FileChannel with MappedByteBuffer and byte gets
FileInputStream f = new FileInputStream( name );
FileChannel ch = f.getChannel( );
MappedByteBuffer mb = ch.map( ch.MapMode.READ_ONLY,
    0L, ch.size( ) );
long checkSum = 0L;
while ( mb.hasRemaining( ) )
    checkSum += mb.get( );
FileChannel's map method returns a MappedByteBuffer that memory maps part or all of the file into the address space of the application. This gives more direct access to the file without an intermediate buffer. Call the get() method on MappedByteBuffer to get the next byte.

FileChannel with MappedByteBuffer and byte array gets
FileInputStream f = new FileInputStream( name );
FileChannel ch = f.getChannel( );
MappedByteBuffer mb = ch.map( ch.MapMode.READ_ONLY,
    0L, ch.size( ) );
byte[] barray = new byte[SIZE];
long checkSum = 0L;
int nGet;
while( mb.hasRemaining( ) )
{
    nGet = Math.min( mb.remaining( ), SIZE );
    mb.get( barray, 0, nGet );
    for ( int i=0; i<nGet; i++ )
        checkSum += barray[i];
}And getting arrays of bytes saves method call overhead.

FileReader and BufferedReader
What about FileReader and BufferedReader? Both of these classes read characters, not bytes, so they are not included in these comparisons.

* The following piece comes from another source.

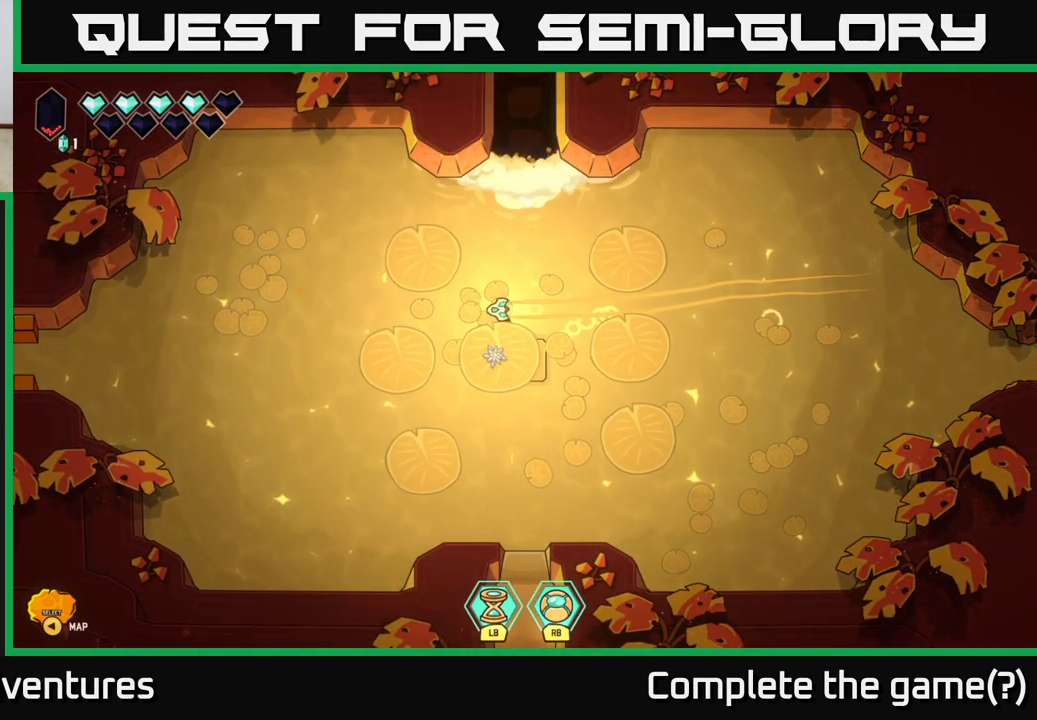
{"buttons": [], "left_stick": "left", "right_stick": "center", "events": []}
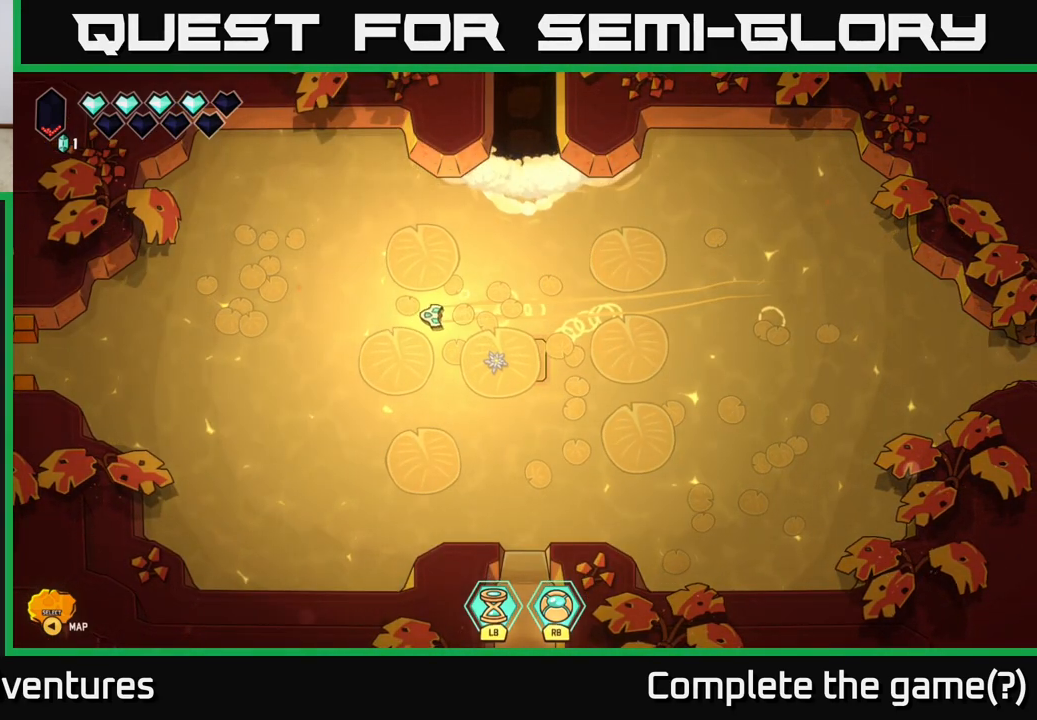
{"buttons": [], "left_stick": "center", "right_stick": "center", "events": [[317, "left_stick", "up-left"], [450, "left_stick", "center"]]}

To handle characters, FileReader reads bytes from an internal FileInputStream and decodes them as UTF-8 multi-byte characters. BufferedReader does the same thing by wrapping a Reader and adding an internal buffer. Character decoding takes time, giving worse performance than simpler byte-reading classes.

Benchmarks
All of these approaches were benchmarked reading a 100 Mbyte file from a local disk. To make sure benchmarks included the cost of issuing I/O calls and their OS overhead, I measured wall clock time for the task, not CPU or user time. The results plotted below are from an unloaded Mac with JVM 5, but similar results were found on a Windows PC and JVM 6. The JVM was run with the following options:

java -server -XX:CompileThreshold=2 -XX:+AggressiveOpts -XX:+UseFastAccessorMethods -Xmx1000m Test

The -server option uses larger memory defaults and a parallel garbage collector to improve performance. The -XX:CompileThreshold=2 option forced the JVM to compile methods after just two calls, insuring that compilation occurred early, and not in the middle of the benchmarks. The -XX:+AggressiveOpts option enables fancier optimizations, and -XX:+UseFastAccessorMethods inlines some get() methods. The -Xmx1000m option set a 1Gbyte memory limit so that the largest tests could run easily. Each of these options were tested independently and they all made a difference.

There are three variables to test: the read approach, the internal buffer size (for BufferedInputStream and ByteBuffer), and the read array size. Buffer and array sizes were varied separately and together from 1 byte to 128 Mbytes in size.

Full plot




The cliff on the left is from very slow byte-by-byte reads. The peak is near 600 seconds, or 10 minutes! Over a 100 Mbyte file, that's a dismal 10 Mbytes per minute. For comparison, hard disks themselves can transfer data at better than 40 Mbytes per second.

This is what we expect to see. Issuing an I/O request is very expensive. To avoid this expense, make fewer I/O requests by reading an array of bytes at a time. Even a small array of just 64 bytes dramatically improves performance.

To see more, we need to zoom in to the bottom few seconds of the plot.

Zoomed plot


The curves drops down and level out as we increase the array sizes. By about 8Kbytes the curves flatten. Increasing array sizes further doesn't gain much. This is why BufferedInputStream's default buffer size is 8Kbytes.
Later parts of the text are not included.